Among the recently confirmed exoplanets is K2-377 b , a ‘super Earth’ with a mass of 3.51 Earths that takes 12.8 days to complete one orbit around its star. Some exoplanets orbit two stars at once, like the planet Tatooine from the 1977 “Star Wars” movie.

 

And how are planets outside the solar system detected?

Studying exoplanets directly is very tricky because they are small, very faint, very distant, and often very close to a bright star whose light drowns out anything the exoplanet might reflect.

There are several techniques. Most are detected by measuring the dimming of the star as an object passes in front of it, called the transit method. Another way to detect exoplanets is the Doppler method, which measures the ‘wobble’ of stars due to the gravitational pull of orbiting planets.

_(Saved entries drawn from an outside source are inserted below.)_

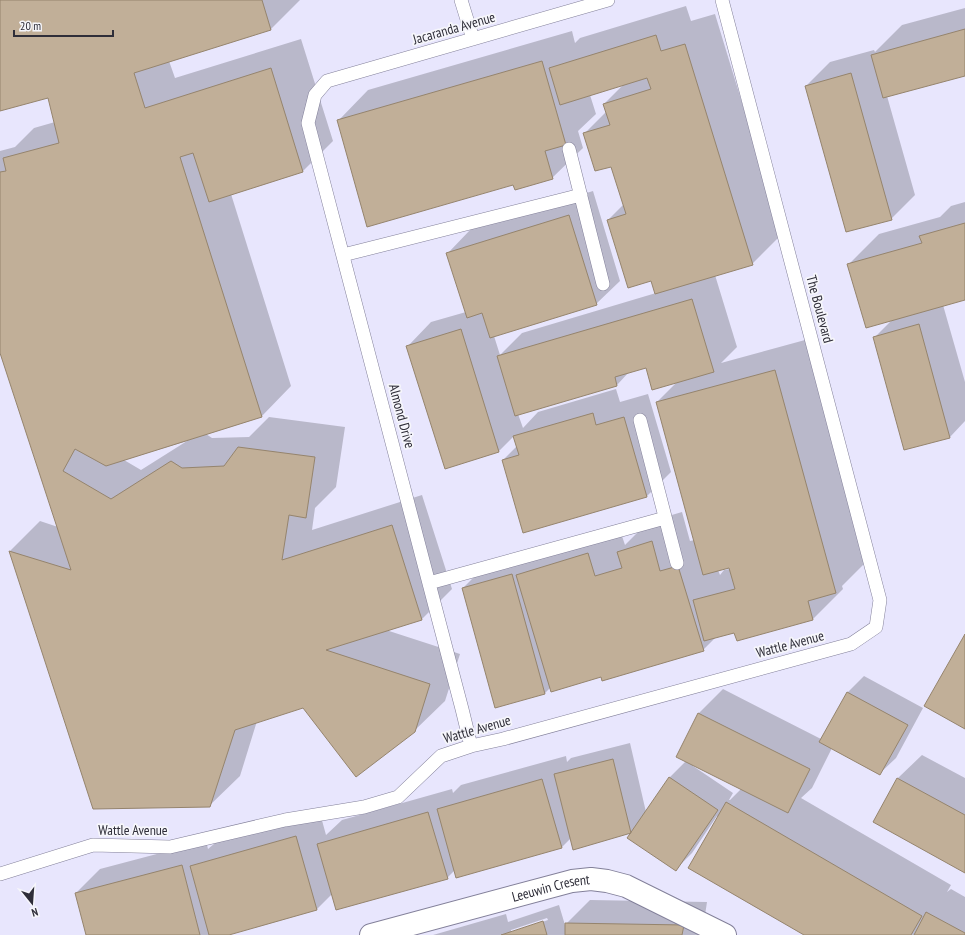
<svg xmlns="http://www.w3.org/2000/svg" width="965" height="935" viewBox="0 0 965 935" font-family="'PT Sans Narrow',sans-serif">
  <rect width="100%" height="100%" fill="#e8e6fd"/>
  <path fill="#0003" fill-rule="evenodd" d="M 0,0 L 300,0 L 271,29 L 169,61 L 175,78 L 301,39 L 333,141 L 303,171 L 231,194 L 291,386 L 261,417 L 206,434 L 212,438 L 249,437 L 269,417 L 345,427 L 336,487 L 315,508 L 312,530 L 422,495 L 452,589 L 422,619 L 386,630 L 460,654 L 445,701 L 414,731 L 304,706 L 257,721 L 240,776 L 209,806 L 94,808 L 10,551 L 40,521 L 58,527 L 0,350 L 0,151 L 15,147 L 34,128 L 55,122 L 49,97 L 0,110 ZM 187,441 L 141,470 L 124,460 Z
    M 686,6 L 691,21 L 715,14 L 782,234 L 752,264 L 715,275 L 737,347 L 721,363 L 805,340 L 866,562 L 842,586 L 843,589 L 813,619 L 737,640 L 735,631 L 716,637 L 703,650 L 602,676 L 551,687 L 545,693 L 463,588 L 486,565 L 618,524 L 625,545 L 648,522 L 682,512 L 690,541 L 695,540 L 657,402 L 678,381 L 646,367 L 629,372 L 617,385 L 518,414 L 523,428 L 538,412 L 616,389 L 620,402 L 648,394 L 671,472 L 647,496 L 524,532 L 503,460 L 517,446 L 514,436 L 499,451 L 408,346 L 431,322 L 466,312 L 448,253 L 471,229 L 593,191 L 620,281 L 596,304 L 494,336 L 500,355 L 522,333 L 656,293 L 652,280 L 608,220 L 624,204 L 612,166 L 585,133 L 607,111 L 604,104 L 624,84 L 590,95 L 596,114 L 578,131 L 583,148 L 552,178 L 514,183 L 338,121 L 368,90 L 572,31 L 575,43 L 580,38 ZM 729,567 L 730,569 L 724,570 L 720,575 L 718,570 Z
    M 965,8 L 965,75 L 887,96 L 915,195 L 891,219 L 806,86 L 830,62 L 874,50 L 875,52 L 902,25 Z
    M 965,202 L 965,299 L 943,305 L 965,382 L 965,421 L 950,437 L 905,449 L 874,338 L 892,320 L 849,264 L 879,234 L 940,217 L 951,206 Z
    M 864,676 L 923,708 L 896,758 L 879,774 L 832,748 L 812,788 L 801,798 L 951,885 L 947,892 L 951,889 L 965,897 L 965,935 L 806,935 L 717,816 L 692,853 L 675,870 L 633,831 L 574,849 L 571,838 L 561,848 L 455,870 L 447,878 L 332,894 L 317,909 L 225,935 L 87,935 L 76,893 L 100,869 L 206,841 L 208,849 L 215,843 L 320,813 L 326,835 L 342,820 L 452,789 L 453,793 L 461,785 L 566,756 L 567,762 L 571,758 L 630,743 L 646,812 L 670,777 L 686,761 L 677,756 L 699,713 L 723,689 L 821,739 L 848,692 ZM 693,764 L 741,789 L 730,800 L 729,800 L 733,793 L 693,766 Z
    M 922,755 L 965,778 L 965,872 L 875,822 L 898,778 Z
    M 590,900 L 707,902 L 702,935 L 433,935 L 506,914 L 508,922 L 559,905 L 565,925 ZM 547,918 L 548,920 L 511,933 L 511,930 Z"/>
  <path fill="#c1af98" stroke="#95846d" d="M 0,0 L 262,0 L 271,30 L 134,73 L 145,108 L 271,68 L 303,172 L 209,202 L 193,153 L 180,157 L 262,417 L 106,466 L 75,449 L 63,471 L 111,499 L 171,461 L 182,468 L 224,466 L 238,447 L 315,457 L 306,518 L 289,515 L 282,560 L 392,525 L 422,620 L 326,650 L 430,684 L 415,732 L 356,777 L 303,708 L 235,730 L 210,807 L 93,809 L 9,551 L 71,570 L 0,353 L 0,172 L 6,171 L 3,158 L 59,143 L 48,98 L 0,111 Z
    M 965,29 L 965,76 L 883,98 L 871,55 Z
    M 656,35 L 661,51 L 685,44 L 753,265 L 655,294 L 651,281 L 628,288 L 607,220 L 626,214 L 611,167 L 595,171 L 583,133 L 610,125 L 603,104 L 651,89 L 647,78 L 560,105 L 549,68 Z
    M 542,61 L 566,145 L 545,151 L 553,179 L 515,190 L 513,185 L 367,227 L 337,120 Z
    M 851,73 L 892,220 L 846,232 L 805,86 Z
    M 569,215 L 597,305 L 490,338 L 482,313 L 467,318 L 446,253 Z
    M 965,223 L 965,300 L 866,328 L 847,264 L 922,243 L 919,236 Z
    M 692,299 L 714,372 L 652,390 L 646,368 L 615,377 L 617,386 L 515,416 L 497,356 Z
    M 919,324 L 950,438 L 904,450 L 873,337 Z
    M 461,329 L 499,452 L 445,469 L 406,346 Z
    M 775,370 L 836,593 L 808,601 L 813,620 L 737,641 L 734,633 L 704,641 L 693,600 L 735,589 L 729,568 L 703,575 L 656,402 Z
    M 593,413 L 596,425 L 624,417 L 647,497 L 523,533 L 502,460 L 519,455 L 513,436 Z
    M 652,541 L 660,571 L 678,566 L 704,651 L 602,681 L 601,677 L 551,692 L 516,575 L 588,553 L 595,576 L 622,568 L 617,552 Z
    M 512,574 L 545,694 L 495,708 L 462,588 Z
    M 965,634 L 965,729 L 924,706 Z
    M 847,692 L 908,725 L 880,775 L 819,742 Z
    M 698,713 L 810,769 L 788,813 L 676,757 Z
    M 613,759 L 631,833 L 573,850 L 554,774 Z
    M 669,777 L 718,810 L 676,871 L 627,838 Z
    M 897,778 L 965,815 L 965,873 L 873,822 Z
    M 542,779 L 562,848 L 456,878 L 437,809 Z
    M 726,802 L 922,916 L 911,935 L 804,935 L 688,868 Z
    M 428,812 L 448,879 L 336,910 L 317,844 Z
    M 296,836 L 317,910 L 229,935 L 209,935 L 190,866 Z
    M 182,865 L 200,935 L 86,935 L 75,893 Z
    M 926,912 L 965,933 L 965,935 L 914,935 Z
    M 543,921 L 547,935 L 501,935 Z
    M 565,923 L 684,925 L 682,935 L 565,935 Z"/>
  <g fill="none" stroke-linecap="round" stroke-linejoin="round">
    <defs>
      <path id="service" d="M 461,0 L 473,39
        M 569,149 L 603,284
        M 343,255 L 581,195
        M 640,420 L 677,563
        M 429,583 L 665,518
        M 471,746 L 462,709 L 308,123 L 315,95 L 327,81 L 608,0
        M 0,874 L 93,845 L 170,847 L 285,820 L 364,807 L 398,797 L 441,756 L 471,746 L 503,739 L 851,644 L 876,627 L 880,600 L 722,0"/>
      <g id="minor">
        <path id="s1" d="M 371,935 L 572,881 L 591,879 L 607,881 L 626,886 L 725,935"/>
      </g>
    </defs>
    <use href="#service" stroke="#83809a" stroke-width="14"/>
    <use href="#minor" stroke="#83809a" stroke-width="24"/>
    <use href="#service" stroke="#fff" stroke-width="13"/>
    <use href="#minor" stroke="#fff" stroke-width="22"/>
  </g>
  <g text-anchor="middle" stroke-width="3.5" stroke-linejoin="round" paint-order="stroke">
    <g font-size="14" fill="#2f2e39" stroke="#f6f6fb">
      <text transform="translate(454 28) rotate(-16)" y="5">Jacaranda Avenue</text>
      <text transform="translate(820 309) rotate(75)" y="5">The Boulevard</text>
      <text transform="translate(402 416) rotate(75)" y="5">Almond Drive</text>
      <text transform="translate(790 644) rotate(-15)" y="5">Wattle Avenue</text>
      <text transform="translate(477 729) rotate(-16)" y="5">Wattle Avenue</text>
      <text x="133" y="835">Wattle Avenue</text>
      <text dy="5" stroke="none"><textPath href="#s1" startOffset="186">Leeuwin Cresent</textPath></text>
    </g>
  </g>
  <g transform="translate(32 903) rotate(163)" stroke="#f6f6fb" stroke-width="3" paint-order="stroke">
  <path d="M0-3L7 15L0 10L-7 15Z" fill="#2f2e39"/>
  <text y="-6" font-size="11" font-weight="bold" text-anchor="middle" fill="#2f2e39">N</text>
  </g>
  <path d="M14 30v6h99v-6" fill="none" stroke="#2f2e39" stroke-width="2"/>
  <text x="20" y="30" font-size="12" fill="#2f2e39" stroke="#f6f6fb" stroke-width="3" paint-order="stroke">20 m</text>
</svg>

These planets are at the root of the Fermi paradox, which states that we should have detected extraterrestrial life given the fact that there are probably billions of exoplanets in the Milky Way alone. Newer instruments like the James Webb Space Telescope launched in Christmas 2021 are likely to unlock a wealth of new information about alien worlds. At some point, we will find some kind of life somewhere, many scientists think.

“Not only are we going to find lots and lots of exoplanets, but we are also going to start being able to characterize the planets,” the experts say.

Referencia: Jet Propulsion Laboratory. NASA. Cosmic Milestone: NASA Confirms 5,000 Exoplanets. March 21, 2022.

J.L. Christiansen et al. Scaling K2. V. Statistical validation of 60 new exoplanets From K2 campaigns 2–18. arXiv:2203.02087. Submitted March 4, 2022. doi: 10.48550/arXiv.2203.02087.